[Stored data]
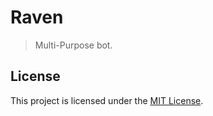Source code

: # Raven

> Multi-Purpose bot.

## License

This project is licensed under the [MIT License](https://github.com/blue-toaster/raven/blob/main/LICENSE.md).
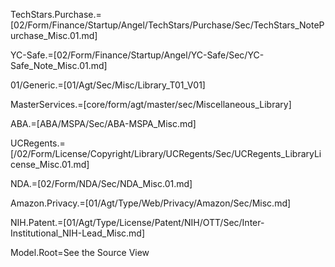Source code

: TechStars.Purchase.=[02/Form/Finance/Startup/Angel/TechStars/Purchase/Sec/TechStars_NotePurchase_Misc.01.md]

YC-Safe.=[02/Form/Finance/Startup/Angel/YC-Safe/Sec/YC-Safe_Note_Misc.01.md]

01/Generic.=[01/Agt/Sec/Misc/Library_T01_V01]

MasterServices.=[core/form/agt/master/sec/Miscellaneous_Library]

ABA.=[ABA/MSPA/Sec/ABA-MSPA_Misc.md]

UCRegents.=[/02/Form/License/Copyright/Library/UCRegents/Sec/UCRegents_LibraryLicense_Misc.01.md]

NDA.=[02/Form/NDA/Sec/NDA_Misc.01.md]

Amazon.Privacy.=[01/Agt/Type/Web/Privacy/Amazon/Sec/Misc.md]

NIH.Patent.=[01/Agt/Type/License/Patent/NIH/OTT/Sec/Inter-Institutional_NIH-Lead_Misc.md]


Model.Root=See the Source View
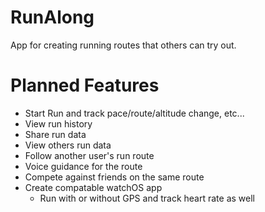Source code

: # RunAlong
App for creating running routes that others can try out. 

# Planned Features
- Start Run and track pace/route/altitude change, etc...
- View run history
- Share run data
- View others run data
- Follow another user's run route
- Voice guidance for the route
- Compete against friends on the same route
- Create compatable watchOS app
  - Run with or without GPS and track heart rate as well
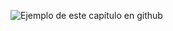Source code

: 
![Ejemplo de este capítulo en github](https://github.com/Obijuan/open-fpga-verilog-tutorial/tree/master/tutorial/T14-regreset)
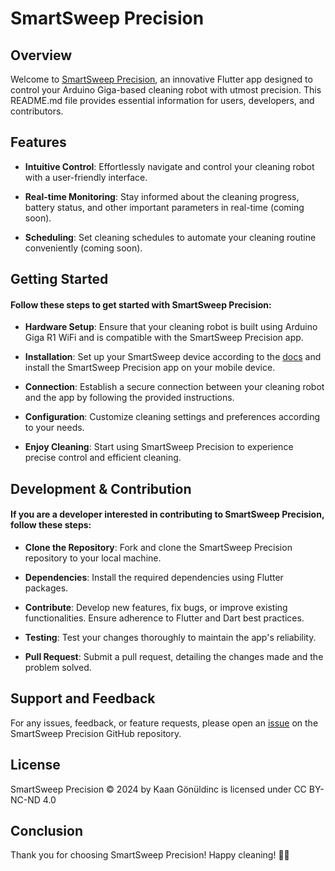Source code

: # SmartSweep Precision

## Overview

Welcome to [SmartSweep Precision](https://github.com/AppSolves/SmartSweep-Precision), an innovative Flutter app designed to control your Arduino Giga-based cleaning robot with utmost precision. This README.md file provides essential information for users, developers, and contributors.

## Features

* **Intuitive Control**: Effortlessly navigate and control your cleaning robot with a user-friendly interface.

* **Real-time Monitoring**: Stay informed about the cleaning progress, battery status, and other important parameters in real-time (coming soon).

* **Scheduling**: Set cleaning schedules to automate your cleaning routine conveniently (coming soon).

## Getting Started

#### Follow these steps to get started with SmartSweep Precision:

* **Hardware Setup**: Ensure that your cleaning robot is built using Arduino Giga R1 WiFi and is compatible with the SmartSweep Precision app.

* **Installation**: Set up your SmartSweep device according to the [docs](https://github.com/AppSolves/SmartSweep-Precision#installation) and install the SmartSweep Precision app on your mobile device.

* **Connection**: Establish a secure connection between your cleaning robot and the app by following the provided instructions.

* **Configuration**: Customize cleaning settings and preferences according to your needs.

* **Enjoy Cleaning**: Start using SmartSweep Precision to experience precise control and efficient cleaning.

## Development & Contribution

#### If you are a developer interested in contributing to SmartSweep Precision, follow these steps:

* **Clone the Repository**: Fork and clone the SmartSweep Precision repository to your local machine.

* **Dependencies**: Install the required dependencies using Flutter packages.

* **Contribute**: Develop new features, fix bugs, or improve existing functionalities. Ensure adherence to Flutter and Dart best practices.

* **Testing**: Test your changes thoroughly to maintain the app's reliability.

* **Pull Request**: Submit a pull request, detailing the changes made and the problem solved.

## Support and Feedback

For any issues, feedback, or feature requests, please open an [issue](https://github.com/AppSolves/SmartSweep-Precision/issues) on the SmartSweep Precision GitHub repository.

## License

SmartSweep Precision © 2024 by Kaan Gönüldinc is licensed under CC BY-NC-ND 4.0

## Conclusion

Thank you for choosing SmartSweep Precision! Happy cleaning! 🧹🤖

▶ [Problem to work on]
From the entries above, restate word for word the lines from the line containing "# SmartSweep Precision" to the line containing "your mobile device.", both ends included, and nothing more.

▶ [Solution]
: # SmartSweep Precision

## Overview

Welcome to [SmartSweep Precision](https://github.com/AppSolves/SmartSweep-Precision), an innovative Flutter app designed to control your Arduino Giga-based cleaning robot with utmost precision. This README.md file provides essential information for users, developers, and contributors.

## Features

* **Intuitive Control**: Effortlessly navigate and control your cleaning robot with a user-friendly interface.

* **Real-time Monitoring**: Stay informed about the cleaning progress, battery status, and other important parameters in real-time (coming soon).

* **Scheduling**: Set cleaning schedules to automate your cleaning routine conveniently (coming soon).

## Getting Started

#### Follow these steps to get started with SmartSweep Precision:

* **Hardware Setup**: Ensure that your cleaning robot is built using Arduino Giga R1 WiFi and is compatible with the SmartSweep Precision app.

* **Installation**: Set up your SmartSweep device according to the [docs](https://github.com/AppSolves/SmartSweep-Precision#installation) and install the SmartSweep Precision app on your mobile device.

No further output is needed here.